The finance sector has taken the money provided by the Treasury and has been using it to shore up its own balance sheets-they have not been extending this credit to the small business owner. The finance system has been arguing all along that they are in good shape only to see one company after another go under. Over the last year we have all witnessed numerous CEO’s come out and say they are in a good financial shape only to see them go out of business ( Like Lehman). This lack of truthfulness by the CEO’s has undermined the market as the players doubt the truthfulness of theses companies and all others and begin to sell.

So I would argue , these little white lies are undermining the whole system. Over the last 20 years, teachers have cited that more and more students cheat more than ever. And, as these students in turn graduate and enter the workforce, these character defects have begun to show up. Who would have ever thought that “Thou Shall Not Lie” was actually pretty sound advise.

Technorati Profile

Truth and The Markets

Part of the reason we are having a melt down in the financials right now is that the market does not understand the position of the financials. For example in mid July of 08 Merrill wrote down 9.8 billon of assets only to be followed by another 5.7 billon on July 28th, 2008. As they say a billon here and a billon there and after a while it becomes real money. After the announcement, the CNBC pundits came out and openly questioned the honesty of Merrill Lynch’s CEO. I believe John Thain is an honest man who has been put in a horrendous position by his predecessors- as he has been hired to clean up the sub prime mess. The problem that Merrill faces is that if they were completely open with the public about the true nature of their losses, the market would be horrified and probably send the stock straight to zero. So hence, Merrill is forced to be discreet and hide their problems on their balance sheet and the whole market knows this.

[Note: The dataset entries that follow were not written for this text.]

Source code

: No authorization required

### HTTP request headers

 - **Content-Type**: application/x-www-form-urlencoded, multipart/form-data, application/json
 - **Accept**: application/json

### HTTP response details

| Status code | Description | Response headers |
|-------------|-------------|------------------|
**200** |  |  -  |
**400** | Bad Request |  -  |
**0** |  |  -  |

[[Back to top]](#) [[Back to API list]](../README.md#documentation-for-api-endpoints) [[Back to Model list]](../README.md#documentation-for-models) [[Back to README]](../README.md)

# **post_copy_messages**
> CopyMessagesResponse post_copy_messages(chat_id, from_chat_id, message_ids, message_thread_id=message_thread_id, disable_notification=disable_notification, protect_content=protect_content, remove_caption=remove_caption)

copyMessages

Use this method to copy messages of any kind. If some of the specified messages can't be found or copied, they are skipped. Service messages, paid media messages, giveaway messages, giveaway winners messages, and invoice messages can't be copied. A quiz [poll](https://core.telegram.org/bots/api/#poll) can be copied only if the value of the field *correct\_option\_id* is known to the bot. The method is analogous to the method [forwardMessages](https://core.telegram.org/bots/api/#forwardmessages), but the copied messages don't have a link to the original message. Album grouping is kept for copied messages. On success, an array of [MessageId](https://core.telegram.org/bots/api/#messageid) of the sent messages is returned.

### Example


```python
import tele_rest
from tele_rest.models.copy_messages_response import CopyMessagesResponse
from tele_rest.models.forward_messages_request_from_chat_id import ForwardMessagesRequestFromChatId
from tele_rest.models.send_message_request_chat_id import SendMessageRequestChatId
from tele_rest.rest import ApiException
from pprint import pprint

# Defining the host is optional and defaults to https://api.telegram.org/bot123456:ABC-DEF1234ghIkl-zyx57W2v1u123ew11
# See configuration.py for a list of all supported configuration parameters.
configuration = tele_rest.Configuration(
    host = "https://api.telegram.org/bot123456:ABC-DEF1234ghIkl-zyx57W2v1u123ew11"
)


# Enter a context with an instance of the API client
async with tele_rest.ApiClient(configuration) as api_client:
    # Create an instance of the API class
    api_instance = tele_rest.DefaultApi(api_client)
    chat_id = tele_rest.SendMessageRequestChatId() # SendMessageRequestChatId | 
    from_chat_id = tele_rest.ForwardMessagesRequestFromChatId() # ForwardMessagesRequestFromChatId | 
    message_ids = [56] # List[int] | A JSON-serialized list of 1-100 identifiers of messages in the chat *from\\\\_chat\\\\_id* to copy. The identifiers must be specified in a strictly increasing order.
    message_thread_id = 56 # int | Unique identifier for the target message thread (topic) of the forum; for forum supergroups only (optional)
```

The only reason why financial markets work is because the market has to believe in the audited financials. For the markets to work, people have to believe in their counterparts and the companies listed on the exchanges are being truthful, and to the extent they are not; why would anybody invest one cent in the markets? To be even more clear for the financial markets to work- there has to be a high degree of honesty and truthfulness. First and foremost for somebody to want to buy your stock the investors have to believe you are being truthful about what you are earning. So in reality- what is most important about the markets is not how much money a company can make but really how truthful they are in reporting those numbers. What the markets are suffering right now is a lack of credibility in what the financial houses are reporting and these have long term consequences.

After the Enron and Arthur Anderson debacle in 2001 the markets went into a free fall, partly because of the tech bubble and partly because people no longer had faith in what the companies were reporting. The congress passed the Sarbanes-Oxley Act which forced US listed companies to be more truthful in their reporting or face the consequences. Amazing as it seems, we are facing the same crisis for the same reason. What is different this time is that the financial houses are not stand alone companies, they are the engines that finance the growth of the U.S. and to the extent they can not manage to tell the truth about the nature of their losses, they have grave and serious consequences on each and every citizen.